→ **Quoted passage**:
■ ■ ■

The prevalence and acceptance of urgent care franchises is a prime example of how entrepreneurship can make a positive impact in the patient experience. Yet, even that model of care had to evolve.
“For the first one, we made every mistake in the book,” Shufeldt remembers. “We really operated like a small emergency department. Ran blood tests. Did x-rays. Certainly not to the same extent, but you know, when I started out, I always laugh. I think our first patient for about the first two months was a dog who wandered in. But, it was really just iterating as we went along, you know, making mistakes, solving them and kept moving along in that process never really stopped.”
That framework for making mistakes, solving them, and iterating allowed Shufeldt and his team to open nearly 70 locations across Arizona and other states. And it all began because Shufeldt felt that patients coming to the emergency room with minor injuries needed a better experience for their care.
The Role of Failure in his Life and Career
This will sound relatively counter-intuitive or maybe even stupid, but failure has played a large part of his life despite how successful he has become.
“I grew up failing all the time,” he recounts. “So, you know, for me, failure was just like another day. I never really got emotionally attached to success because I was so often failing. And I think that was important, at least for me as an entrepreneur, because many of the paths you take don’t go anywhere.”
His advice for the budding entrepreneur or healthcare worker who wants to make a difference for patients?
“If you see failure as a hard stop, you’re stuck. If you don’t pivot, you’re stuck,” he says. “There’s old Chinese proverb where they say fall down seven times, get up eight. And for me, that sort of belief system is integral to entrepreneurship because you have to be resilient enough to say, ‘I’m going to get the crap beat out of me.’ But, I’m going to push through it.”

■ ■ ■

[Stored data entries]
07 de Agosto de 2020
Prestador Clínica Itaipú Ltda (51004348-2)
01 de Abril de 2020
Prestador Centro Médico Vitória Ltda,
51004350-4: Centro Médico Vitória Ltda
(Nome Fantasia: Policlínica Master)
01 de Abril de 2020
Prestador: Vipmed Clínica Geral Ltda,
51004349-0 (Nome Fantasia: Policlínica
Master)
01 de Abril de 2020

■ ■ ■

→ **Exercise A**:
Write out the passage about Shufeldt between "That framework for" and "he has become.", inclusive.
→ **Exercise B**:
Condense the paragraph of the passage about Shufeldt that begins "That framework for making mistakes" into a short list that keeps its main facts.

→ **Expected answer A**:
That framework for making mistakes, solving them, and iterating allowed Shufeldt and his team to open nearly 70 locations across Arizona and other states. And it all began because Shufeldt felt that patients coming to the emergency room with minor injuries needed a better experience for their care.
The Role of Failure in his Life and Career
This will sound relatively counter-intuitive or maybe even stupid, but failure has played a large part of his life despite how successful he has become.

→ **Expected answer B**:
- Making mistakes, solving them, and iterating let Shufeldt and his team open nearly 70 locations across Arizona and other states.
- It began because Shufeldt felt that patients who came to the emergency room with minor injuries needed a better care experience.